As race winner Tony Stewart dodged the crash and crossed the finish line, the front clip of Larson’s car sheared off, ripping the engine out of its compartment. The front suspension and engine ended up on the walkway at the bottom of the stands. A tire from Larson’s car also flew into the grandstands.
Watch video of the frightening crash below:
Twenty-eight people were injured and 14 of those were transported to local hospitals for treatment. At least 2 were in critical condition, including a 14-year-old boy. As of Sunday morning, before the Daytona 500, both of the seriously injured were reported as being in stable condition. Also, five others had been released from the hospital.

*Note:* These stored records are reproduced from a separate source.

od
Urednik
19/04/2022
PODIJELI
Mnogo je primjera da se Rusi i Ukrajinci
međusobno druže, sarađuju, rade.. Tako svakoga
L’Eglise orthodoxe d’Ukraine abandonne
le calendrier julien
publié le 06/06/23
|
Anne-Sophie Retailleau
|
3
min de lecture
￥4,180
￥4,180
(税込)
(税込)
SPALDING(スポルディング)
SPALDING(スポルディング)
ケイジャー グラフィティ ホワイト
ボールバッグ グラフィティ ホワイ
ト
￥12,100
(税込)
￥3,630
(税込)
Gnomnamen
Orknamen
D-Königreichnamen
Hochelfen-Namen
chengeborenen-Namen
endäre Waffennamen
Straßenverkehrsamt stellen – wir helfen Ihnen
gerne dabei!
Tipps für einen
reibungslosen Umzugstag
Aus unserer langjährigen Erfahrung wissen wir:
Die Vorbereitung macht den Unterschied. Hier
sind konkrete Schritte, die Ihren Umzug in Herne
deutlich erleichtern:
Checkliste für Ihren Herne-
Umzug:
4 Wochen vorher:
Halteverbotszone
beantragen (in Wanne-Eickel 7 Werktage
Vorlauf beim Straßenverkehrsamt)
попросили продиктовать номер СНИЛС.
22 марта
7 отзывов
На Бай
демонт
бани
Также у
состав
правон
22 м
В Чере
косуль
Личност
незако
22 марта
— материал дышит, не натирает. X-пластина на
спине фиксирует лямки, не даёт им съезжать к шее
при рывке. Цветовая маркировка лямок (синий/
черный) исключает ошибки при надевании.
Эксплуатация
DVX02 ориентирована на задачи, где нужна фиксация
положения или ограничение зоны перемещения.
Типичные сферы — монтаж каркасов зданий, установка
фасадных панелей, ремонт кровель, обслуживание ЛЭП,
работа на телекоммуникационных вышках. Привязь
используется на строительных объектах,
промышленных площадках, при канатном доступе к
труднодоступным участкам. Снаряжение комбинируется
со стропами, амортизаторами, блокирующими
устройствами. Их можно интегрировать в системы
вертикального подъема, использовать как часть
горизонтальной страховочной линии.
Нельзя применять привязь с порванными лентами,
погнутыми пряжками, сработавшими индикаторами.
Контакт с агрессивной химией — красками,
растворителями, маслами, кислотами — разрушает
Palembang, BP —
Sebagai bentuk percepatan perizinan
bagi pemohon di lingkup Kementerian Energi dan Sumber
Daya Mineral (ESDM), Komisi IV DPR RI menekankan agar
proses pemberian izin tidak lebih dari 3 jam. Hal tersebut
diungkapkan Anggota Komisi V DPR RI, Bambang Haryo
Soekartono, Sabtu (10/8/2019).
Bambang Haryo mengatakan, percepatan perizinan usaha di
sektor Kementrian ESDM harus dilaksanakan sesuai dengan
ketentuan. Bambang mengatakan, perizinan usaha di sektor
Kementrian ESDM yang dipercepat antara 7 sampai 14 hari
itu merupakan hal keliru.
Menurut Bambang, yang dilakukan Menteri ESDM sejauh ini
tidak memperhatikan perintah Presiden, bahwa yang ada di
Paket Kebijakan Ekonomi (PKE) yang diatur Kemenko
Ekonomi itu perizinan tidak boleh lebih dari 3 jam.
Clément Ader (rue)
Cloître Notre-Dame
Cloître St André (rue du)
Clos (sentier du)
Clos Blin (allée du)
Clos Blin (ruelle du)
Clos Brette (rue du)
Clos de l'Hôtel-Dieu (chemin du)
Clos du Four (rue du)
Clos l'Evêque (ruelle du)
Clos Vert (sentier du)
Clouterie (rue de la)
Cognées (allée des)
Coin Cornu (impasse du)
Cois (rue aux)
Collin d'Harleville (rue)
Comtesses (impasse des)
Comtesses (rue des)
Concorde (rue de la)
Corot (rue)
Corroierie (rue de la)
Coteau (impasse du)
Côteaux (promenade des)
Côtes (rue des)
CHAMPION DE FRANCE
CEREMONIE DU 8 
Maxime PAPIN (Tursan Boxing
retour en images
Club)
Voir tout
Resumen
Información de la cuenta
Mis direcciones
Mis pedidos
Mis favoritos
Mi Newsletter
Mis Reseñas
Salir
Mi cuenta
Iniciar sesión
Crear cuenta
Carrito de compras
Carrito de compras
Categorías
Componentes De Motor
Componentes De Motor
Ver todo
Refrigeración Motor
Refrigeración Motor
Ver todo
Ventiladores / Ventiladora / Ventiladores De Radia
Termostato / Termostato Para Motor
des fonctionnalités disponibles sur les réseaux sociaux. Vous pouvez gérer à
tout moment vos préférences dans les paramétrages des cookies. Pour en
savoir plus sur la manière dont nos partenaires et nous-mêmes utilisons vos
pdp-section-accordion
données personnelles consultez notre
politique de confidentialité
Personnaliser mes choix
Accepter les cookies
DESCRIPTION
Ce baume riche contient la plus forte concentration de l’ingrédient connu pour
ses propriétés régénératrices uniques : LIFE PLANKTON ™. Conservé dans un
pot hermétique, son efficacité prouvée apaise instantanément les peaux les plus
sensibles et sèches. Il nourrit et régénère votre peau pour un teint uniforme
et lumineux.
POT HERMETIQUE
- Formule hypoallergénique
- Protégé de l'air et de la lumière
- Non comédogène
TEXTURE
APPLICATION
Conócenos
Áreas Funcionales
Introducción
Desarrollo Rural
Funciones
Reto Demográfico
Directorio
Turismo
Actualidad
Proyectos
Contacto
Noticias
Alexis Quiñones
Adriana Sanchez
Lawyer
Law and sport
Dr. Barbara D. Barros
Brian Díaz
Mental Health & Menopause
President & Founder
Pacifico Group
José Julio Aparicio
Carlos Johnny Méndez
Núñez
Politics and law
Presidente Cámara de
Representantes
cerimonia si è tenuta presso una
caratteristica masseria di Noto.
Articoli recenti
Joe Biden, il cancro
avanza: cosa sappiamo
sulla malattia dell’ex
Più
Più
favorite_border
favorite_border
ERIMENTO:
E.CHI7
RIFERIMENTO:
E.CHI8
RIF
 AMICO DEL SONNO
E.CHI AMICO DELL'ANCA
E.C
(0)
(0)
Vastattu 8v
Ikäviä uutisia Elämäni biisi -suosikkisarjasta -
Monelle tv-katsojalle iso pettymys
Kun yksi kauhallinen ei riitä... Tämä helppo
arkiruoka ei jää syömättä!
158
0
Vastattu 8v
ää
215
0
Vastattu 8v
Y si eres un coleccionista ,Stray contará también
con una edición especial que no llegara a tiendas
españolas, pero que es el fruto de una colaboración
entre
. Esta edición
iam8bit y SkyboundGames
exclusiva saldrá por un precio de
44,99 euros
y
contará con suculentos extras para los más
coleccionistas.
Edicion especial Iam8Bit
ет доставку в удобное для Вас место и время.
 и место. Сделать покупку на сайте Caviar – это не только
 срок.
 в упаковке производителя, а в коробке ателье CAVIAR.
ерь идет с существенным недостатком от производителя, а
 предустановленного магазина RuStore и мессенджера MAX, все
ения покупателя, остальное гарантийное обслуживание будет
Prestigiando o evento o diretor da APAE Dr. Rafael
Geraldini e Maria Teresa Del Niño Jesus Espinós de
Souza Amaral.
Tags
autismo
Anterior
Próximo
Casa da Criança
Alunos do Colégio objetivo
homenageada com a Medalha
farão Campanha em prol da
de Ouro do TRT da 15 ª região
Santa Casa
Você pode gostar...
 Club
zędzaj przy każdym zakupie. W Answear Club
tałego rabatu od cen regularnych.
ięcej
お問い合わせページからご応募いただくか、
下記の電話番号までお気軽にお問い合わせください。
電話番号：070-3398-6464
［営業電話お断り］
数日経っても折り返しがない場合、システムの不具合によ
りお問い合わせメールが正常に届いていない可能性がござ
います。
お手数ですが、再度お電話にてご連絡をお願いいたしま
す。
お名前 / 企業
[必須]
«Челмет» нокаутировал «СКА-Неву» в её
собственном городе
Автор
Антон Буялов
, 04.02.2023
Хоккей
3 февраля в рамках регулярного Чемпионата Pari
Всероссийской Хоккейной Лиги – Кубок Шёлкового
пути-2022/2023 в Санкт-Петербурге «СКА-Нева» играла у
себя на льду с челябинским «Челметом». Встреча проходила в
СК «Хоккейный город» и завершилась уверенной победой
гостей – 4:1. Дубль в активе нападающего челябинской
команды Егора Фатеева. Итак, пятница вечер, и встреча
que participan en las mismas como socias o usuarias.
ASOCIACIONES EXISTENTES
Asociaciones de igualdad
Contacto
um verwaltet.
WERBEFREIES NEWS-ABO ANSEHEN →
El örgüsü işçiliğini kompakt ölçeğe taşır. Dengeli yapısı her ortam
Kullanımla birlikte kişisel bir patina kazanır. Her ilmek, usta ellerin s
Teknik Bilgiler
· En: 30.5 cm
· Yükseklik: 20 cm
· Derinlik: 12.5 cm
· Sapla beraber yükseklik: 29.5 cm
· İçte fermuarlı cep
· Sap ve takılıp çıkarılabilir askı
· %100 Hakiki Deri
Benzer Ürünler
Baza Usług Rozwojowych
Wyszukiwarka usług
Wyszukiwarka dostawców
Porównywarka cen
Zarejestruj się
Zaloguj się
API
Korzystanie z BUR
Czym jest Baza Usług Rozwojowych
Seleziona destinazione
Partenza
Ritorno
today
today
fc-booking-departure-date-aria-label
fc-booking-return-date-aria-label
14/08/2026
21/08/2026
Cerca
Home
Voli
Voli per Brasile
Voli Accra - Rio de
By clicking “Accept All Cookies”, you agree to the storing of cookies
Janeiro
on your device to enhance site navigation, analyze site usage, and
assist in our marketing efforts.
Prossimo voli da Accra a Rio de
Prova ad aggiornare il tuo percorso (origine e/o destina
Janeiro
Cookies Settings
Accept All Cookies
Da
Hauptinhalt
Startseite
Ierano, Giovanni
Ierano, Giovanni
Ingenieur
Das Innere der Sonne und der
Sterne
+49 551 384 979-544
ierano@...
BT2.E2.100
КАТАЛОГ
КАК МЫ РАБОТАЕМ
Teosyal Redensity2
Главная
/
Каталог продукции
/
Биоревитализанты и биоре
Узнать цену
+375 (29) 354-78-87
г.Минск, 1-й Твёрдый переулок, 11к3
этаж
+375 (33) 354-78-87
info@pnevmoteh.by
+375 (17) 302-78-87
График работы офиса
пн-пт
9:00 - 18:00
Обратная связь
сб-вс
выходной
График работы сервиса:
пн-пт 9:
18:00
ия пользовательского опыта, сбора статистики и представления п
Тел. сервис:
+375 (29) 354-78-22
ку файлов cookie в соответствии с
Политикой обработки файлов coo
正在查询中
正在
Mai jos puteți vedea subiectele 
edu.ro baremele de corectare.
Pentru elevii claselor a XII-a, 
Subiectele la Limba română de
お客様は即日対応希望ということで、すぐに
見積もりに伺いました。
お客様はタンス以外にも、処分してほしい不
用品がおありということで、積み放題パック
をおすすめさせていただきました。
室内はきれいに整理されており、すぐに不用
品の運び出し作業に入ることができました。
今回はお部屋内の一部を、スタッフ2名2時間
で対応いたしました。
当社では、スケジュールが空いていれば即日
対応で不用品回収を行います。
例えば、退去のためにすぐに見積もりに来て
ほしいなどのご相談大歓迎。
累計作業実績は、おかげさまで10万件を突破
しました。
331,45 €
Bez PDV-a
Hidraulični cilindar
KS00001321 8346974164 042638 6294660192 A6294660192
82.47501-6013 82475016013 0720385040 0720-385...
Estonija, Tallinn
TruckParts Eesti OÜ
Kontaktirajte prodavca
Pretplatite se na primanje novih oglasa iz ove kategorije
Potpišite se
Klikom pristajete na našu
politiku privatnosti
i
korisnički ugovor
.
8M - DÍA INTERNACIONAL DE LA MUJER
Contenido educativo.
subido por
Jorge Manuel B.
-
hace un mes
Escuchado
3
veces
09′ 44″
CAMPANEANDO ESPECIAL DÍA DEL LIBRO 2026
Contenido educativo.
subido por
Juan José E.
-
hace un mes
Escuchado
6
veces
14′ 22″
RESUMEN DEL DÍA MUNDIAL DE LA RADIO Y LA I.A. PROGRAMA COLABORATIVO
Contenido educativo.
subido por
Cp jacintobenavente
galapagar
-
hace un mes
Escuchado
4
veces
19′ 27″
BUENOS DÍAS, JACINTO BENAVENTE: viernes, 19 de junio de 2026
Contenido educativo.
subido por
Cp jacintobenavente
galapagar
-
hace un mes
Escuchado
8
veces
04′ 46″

Other drivers were more concerned with the safety of the fans than the outcome of the race. “The important thing is what’s going on on the front stretch right now,” Stewart said, after climbing from his car. “We’ve always known since racing was started this is a dangerous sport. But it’s hard. We assume that risk. It’s hard when the fans get caught up in it. As much as we want to celebrate right now, as much as this is a big deal to us, I’m more worried about the drivers and fans in the stands right now. I could see it all in the mirror, and it didn’t look good from where I was either.”
Sam Hornish Jr. crossed the stripe in second place, followed by rookie Alex Bowman, Dale Earnhardt Jr. and Parker Kligerman to round out the top 5.